CREATE PROCEDURE IF NOT EXISTS rebuild_term_counts()
BEGIN
    UPDATE wp_term_taxonomy tt
    JOIN (
        SELECT   term_taxonomy_id, COUNT(*) AS cnt
        FROM     wp_term_relationships tr
        JOIN     wp_posts p ON p.ID = tr.object_id
        WHERE    p.post_status = 'publish'
          AND    p.post_type   NOT IN ('revision','nav_menu_item','attachment')
        GROUP BY term_taxonomy_id
    ) counts ON counts.term_taxonomy_id = tt.term_taxonomy_id
    SET tt.count = counts.cnt;

    -- Zero out terms that have no published posts
    UPDATE wp_term_taxonomy
    SET    count = 0
    WHERE  term_taxonomy_id NOT IN (
        SELECT DISTINCT term_taxonomy_id FROM wp_term_relationships
    );
END$$

DELIMITER ;

// ── Call stored procedures from PHP (WordPress) ───────────────────────────────

// Call from a WP-Cron event (scheduled weekly)
add_action( 'myplugin_weekly_cleanup', 'myplugin_run_db_maintenance' );

function myplugin_run_db_maintenance(): void {
    global $wpdb;

    // Call stored procedure with batch_size=500, sleep=0.05s
    // @deleted_total is an OUT parameter — retrieve it with a SELECT
    $wpdb->query( "CALL cleanup_expired_transients(500, 0.05, @deleted_total)" );

    $deleted = (int) $wpdb->get_var( "SELECT @deleted_total" );
    if ( $deleted > 0 ) {
        error_log( sprintf( 'DB maintenance: deleted %d expired transient rows', $deleted ) );
    }
}

// Register the weekly cron event on plugin activation
register_activation_hook( __FILE__, function(): void {
    if ( ! wp_next_scheduled( 'myplugin_weekly_cleanup' ) ) {
        wp_schedule_event( time(), 'weekly', 'myplugin_weekly_cleanup' );
    }
} );
register_deactivation_hook( __FILE__, function(): void {
    wp_clear_scheduled_hook( 'myplugin_weekly_cleanup' );
} );

# Call the procedure directly from the MySQL CLI
/Applications/XAMPP/xamppfiles/bin/mysql -u root helloadmin     -e "CALL cleanup_expired_transients(500, 0.05, @total); SELECT @total AS deleted;"

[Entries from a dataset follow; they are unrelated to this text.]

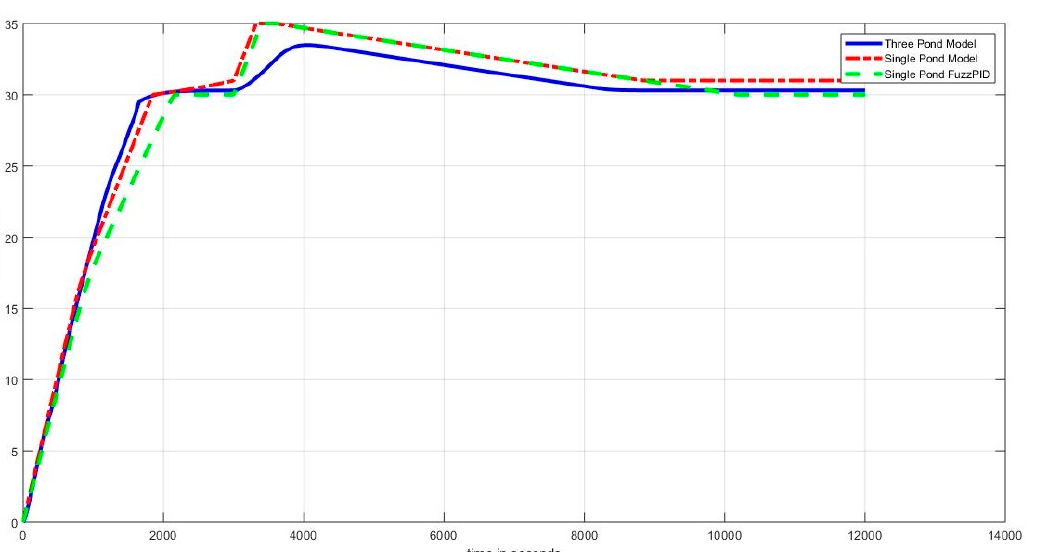
Figure 26. Traditional system (Fuzzy, FuzzyPID) vs. the proposed system (positive surge, steady state).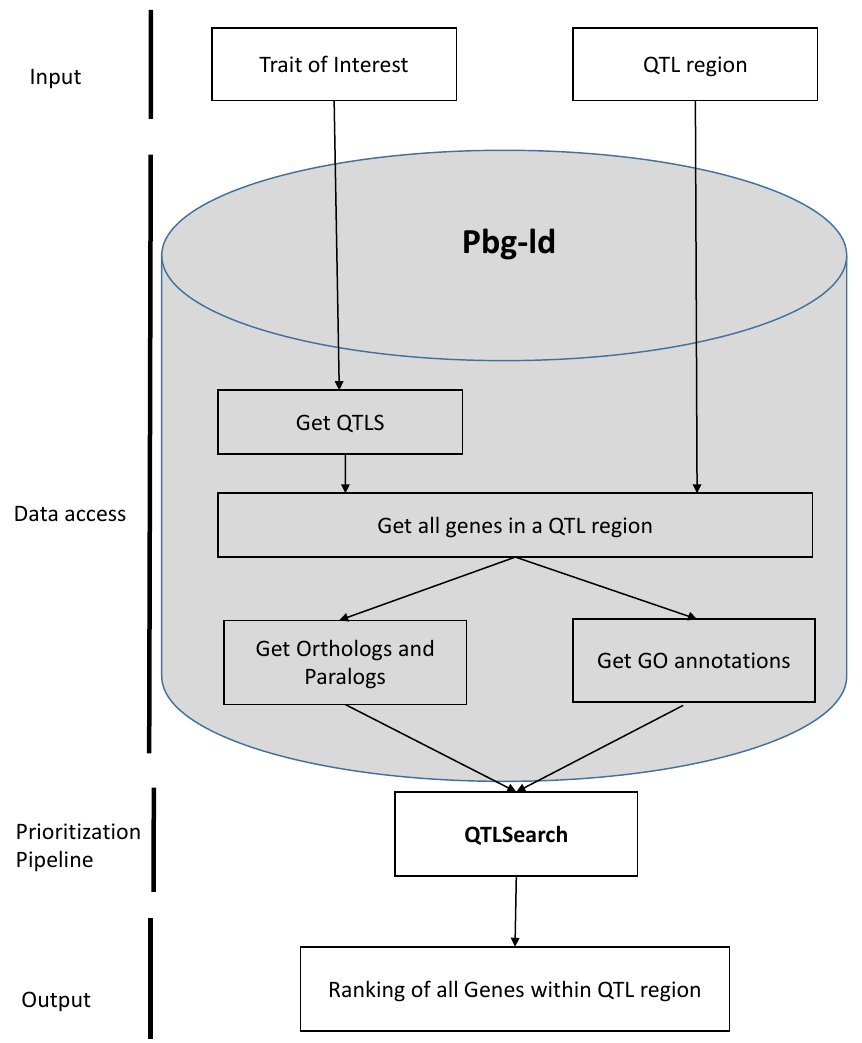
Figure 7. A workflow to predict candidate genes in a QTL region for the traits of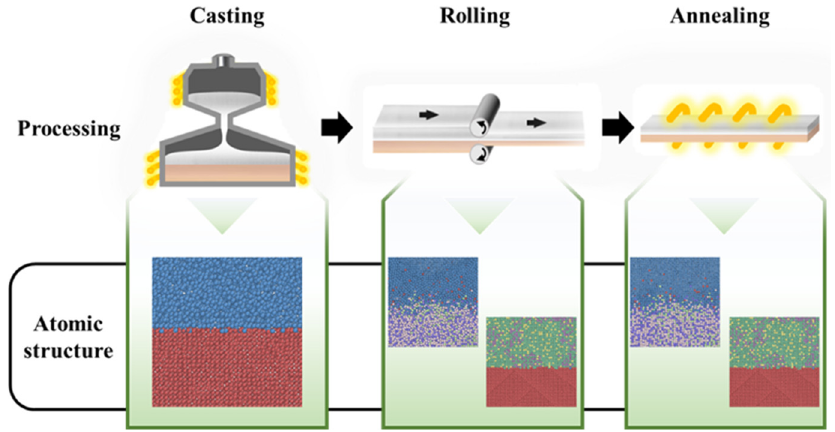
Figure 1. The sketch of Al–Cu cast rolling processing (including casting, cooling and rolling, and annealing) and corresponding atomic structures (including Al, Cu, and intermetallic compounds).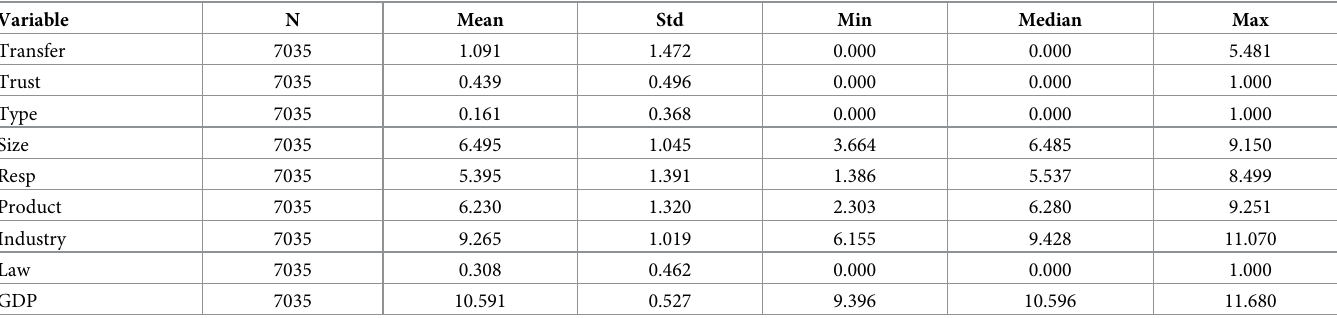
Table 1. Summary statistics.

# Call from WP-CLI (wraps $wpdb->query)
wp db query "CALL cleanup_expired_transients(500, 0.05, @total); SELECT @total;"

# List all stored procedures in the database
wp db query "SHOW PROCEDURE STATUS WHERE Db = DATABASE()\G"

NOTE: Stored procedures are database-level objects — they are not included in WordPress’s standard dbDelta() schema management or in a typical WP-CLI wp db export SQL dump unless you pass --routines to mysqldump: mysqldump --routines helloadmin > backup.sql. This means a staging-to-production migration that uses only table exports will not carry stored procedures over — document them in a plugin activation hook that creates them with $wpdb->query( "CREATE PROCEDURE IF NOT EXISTS ..." ) so they are recreated on any new install. Also, DELIMITER $$ is a MySQL CLI client directive, not valid SQL — when creating procedures via $wpdb->query() in PHP, omit the DELIMITER lines entirely and pass only the CREATE PROCEDURE ... END block as the query string.